2017年6月、ウォレスの声を担当した俳優ピーター・サリスが亡くなりました。
彼は世界中のファンを魅了し、その優しく特徴的な声はニック・パークの生み出したキャラクターに命を吹き込みました。
ニックは、「ピーターのユニークでチャーミングな個性と、愛嬌のある演技のおかげでウォレスが完成したのです。彼が『大変、クラッカーがない、グルミット!』、『このトーストは良く焼けてるね、グルミット!』、『チーーーーズ!』といったセリフが、ウォレスの大きな口の決め手になったんです。
ピーターのような人にはなかなか出会えません。彼はスクリーンの中でも外でもかけがえのない人でした。彼と出会えたことを心から誇りに思います。」と語りました。
ウォレスとグルミットの30周年を記念する特別な年。
『チーズ・ホリデー』は、1989年11月4日に初放送され、2019年はアードマン・スタジオにとっての30年の節目となります。この記念すべき第1作目と、これに続くウォレスとグルミットの冒険が、世界中のあらゆる世代のファンに愛され続けています。
待望の「ウォレスとグルミット」新作公開決定!(2025年公開予定)
ニック・パークとクリエイティブ・ディレクターのマーリン・クロシンガムが監督を務める本作では、いつもしっかり者のグルミットが、ウォレスが自分の発明品に依存しすぎではないかと心配になる様子が描かれます。
ウォレスの発明した"スマート・ノーム"が自らの意思を持つようになり、グルミットは邪悪な力と戦い、ご主人様を救うことに…… ウォレスは二度と発明できなくなるかもしれません……!

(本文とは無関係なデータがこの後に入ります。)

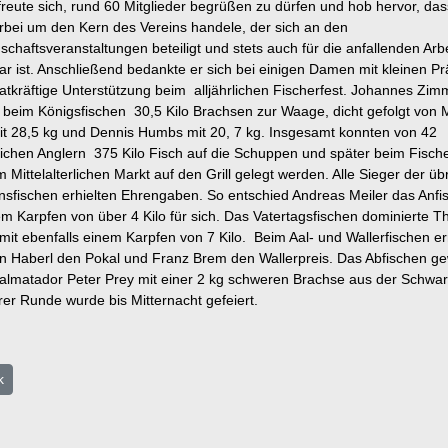
freute sich, rund 60 Mitglieder begrüßen zu dürfen und hob hervor, das
erbei um den Kern des Vereins handele, der sich an den
chaftsveranstaltungen beteiligt und stets auch für die anfallenden Arb
ar ist. Anschließend bedankte er sich bei einigen Damen mit kleinen P
 tatkräftige Unterstützung beim alljährlichen Fischerfest. Johannes Zim
 beim Königsfischen 30,5 Kilo Brachsen zur Waage, dicht gefolgt von 
it 28,5 kg und Dennis Humbs mit 20, 7 kg. Insgesamt konnten von 42
eichen Anglern 375 Kilo Fisch auf die Schuppen und später beim Fische
 Mittelalterlichen Markt auf den Grill gelegt werden. Alle Sieger der üb
onsfischen erhielten Ehrengaben. So entschied Andreas Meiler das Anfi
em Karpfen von über 4 Kilo für sich. Das Vatertagsfischen dominierte 
mit ebenfalls einem Karpfen von 7 Kilo. Beim Aal- und Wallerfischen e
an Haberl den Pokal und Franz Brem den Wallerpreis. Das Abfischen g
almatador Peter Prey mit einer 2 kg schweren Brachse aus der Schwa
erer Runde wurde bis Mitternacht gefeiert.
riger Beitrag: Baumaßnahmen an der Naab
k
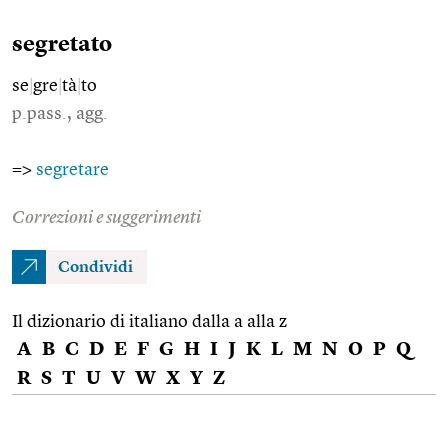
segretato
se
|
gre
|
tà
|
to
p.pass., agg.
=>
segretare
Correzioni e suggerimenti
Condividi
Il dizionario di italiano dalla a alla z
A
B
C
D
E
F
G
H
I
J
K
L
M
N
O
P
Q
R
S
T
U
V
W
X
Y
Z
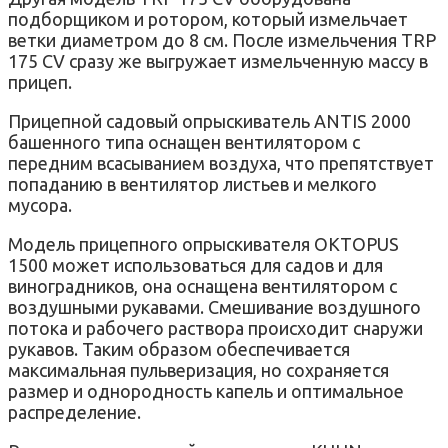
подборщиком и ротором, который измельчает
ветки диаметром до 8 см. После измельчения TRP
175 СV сразу же выгружает измельченную массу в
прицеп.
Прицепной садовый опрыскиватель ANTIS 2000
башенного типа оснащен вентилятором с
передним всасыванием воздуха, что препятствует
попаданию в вентилятор листьев и мелкого
мусора.
Модель прицепного опрыскивателя OKTOPUS
1500 может использоваться для садов и для
виноградников, она оснащена вентилятором с
воздушными рукавами. Смешивание воздушного
потока и рабочего раствора происходит снаружи
рукавов. Таким образом обеспечивается
максимальная пульверизация, но сохраняется
размер и однородность капель и оптимальное
распределение.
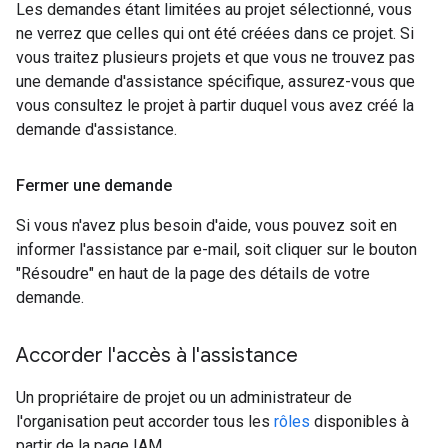
Les demandes étant limitées au projet sélectionné, vous
ne verrez que celles qui ont été créées dans ce projet. Si
vous traitez plusieurs projets et que vous ne trouvez pas
une demande d'assistance spécifique, assurez-vous que
vous consultez le projet à partir duquel vous avez créé la
demande d'assistance.
Fermer une demande
Si vous n'avez plus besoin d'aide, vous pouvez soit en
informer l'assistance par e-mail, soit cliquer sur le bouton
"Résoudre" en haut de la page des détails de votre
demande.
Accorder l'accès à l'assistance
Un propriétaire de projet ou un administrateur de
l'organisation peut accorder tous les
rôles
disponibles à
partir de la page IAM.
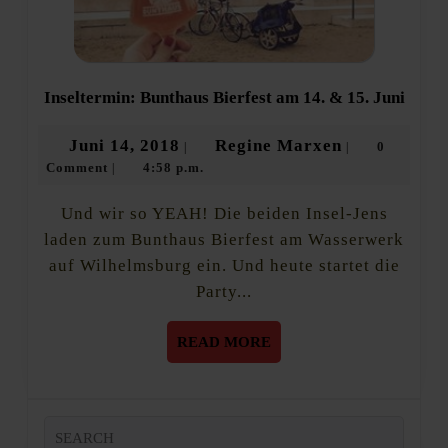
Insel
Inseltermin: Bunthaus Bierfest am 14. & 15. Juni
Bunth
Bierfe
Juni
Regine
Juni 14, 2018
Regine Marxen
0
|
|
am
Comment
4:58 p.m.
14,
Marxen
|
14.
&
2018
15.
Und wir so YEAH! Die beiden Insel-Jens
Juni
laden zum Bunthaus Bierfest am Wasserwerk
auf Wilhelmsburg ein. Und heute startet die
Party...
READ
READ MORE
MORE
Search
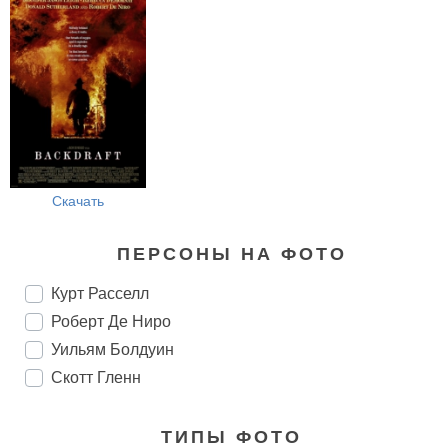
Скачать
ПЕРСОНЫ НА ФОТО
Курт Расселл
Роберт Де Ниро
Уильям Болдуин
Скотт Гленн
ТИПЫ ФОТО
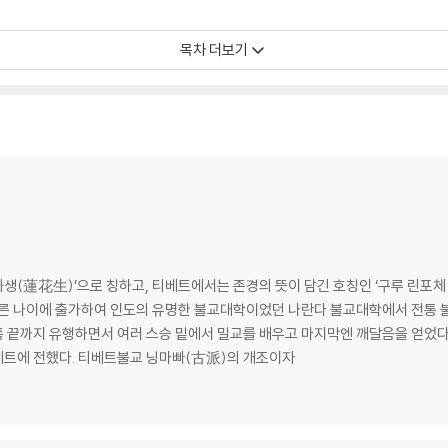
목차 더보기
연해탈
탈
(蓮花生)’으로 칭하고, 티베트에서는 존경의 뜻이 담긴 호칭인 ‘구루 린포체(
이른 나이에 출가하여 인도의 유명한 불교대학이었던 나란다 불교대학에서 전통 
 끝까지 유행하면서 여러 스승 밑에서 밀교를 배우고 마지막엔 깨달음을 얻었다
티베트에 방문하여 인도의 딴뜨라 불교를 티베트에 전했다. 티베트불교 닝마빠(古派)의 개조이자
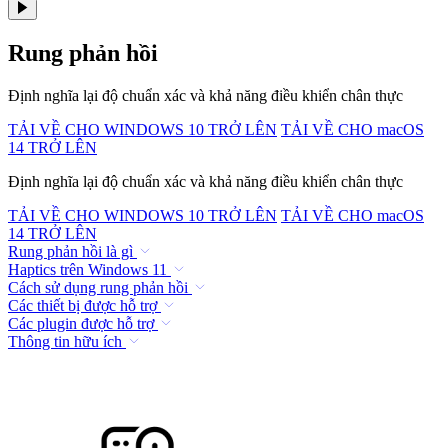
Rung phản hồi
Định nghĩa lại độ chuẩn xác và khả năng điều khiển chân thực
TẢI VỀ CHO WINDOWS 10 TRỞ LÊN
TẢI VỀ CHO macOS
14 TRỞ LÊN
Định nghĩa lại độ chuẩn xác và khả năng điều khiển chân thực
TẢI VỀ CHO WINDOWS 10 TRỞ LÊN
TẢI VỀ CHO macOS
14 TRỞ LÊN
Rung phản hồi là gì
Haptics trên Windows 11
Cách sử dụng rung phản hồi
Các thiết bị được hỗ trợ
Các plugin được hỗ trợ
Thông tin hữu ích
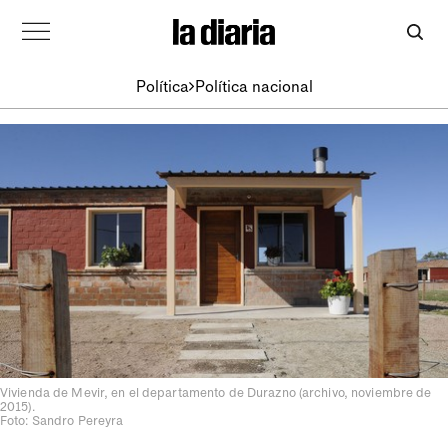
Política
Política nacional
Vivienda de Mevir, en el departamento de Durazno (archivo, noviembre de
2015).
Foto: Sandro Pereyra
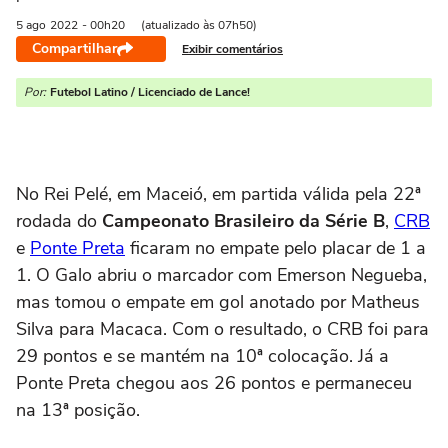
5 ago
2022
- 00h20
(atualizado às 07h50)
Compartilhar
Exibir comentários
Por:
Futebol Latino / Licenciado de Lance!
No Rei Pelé, em Maceió, em partida válida pela 22ª
rodada do
Campeonato Brasileiro da Série B
,
CRB
e
Ponte Preta
ficaram no empate pelo placar de 1 a
1. O Galo abriu o marcador com Emerson Negueba,
mas tomou o empate em gol anotado por Matheus
Silva para Macaca. Com o resultado, o CRB foi para
29 pontos e se mantém na 10ª colocação. Já a
Ponte Preta chegou aos 26 pontos e permaneceu
na 13ª posição.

「ウォレスとグルミット」待望の長編映画のタイトルが発表されました。
あの《フェザー・マッグロウ》が帰ってくることに……!
「ウォレスとグルミット」シリーズ作品『Wallace&Gromit:Vengeance Most Fowl(原題)』は、
この冬にイギリスのBBCとNetflixで全世界で初公開予定。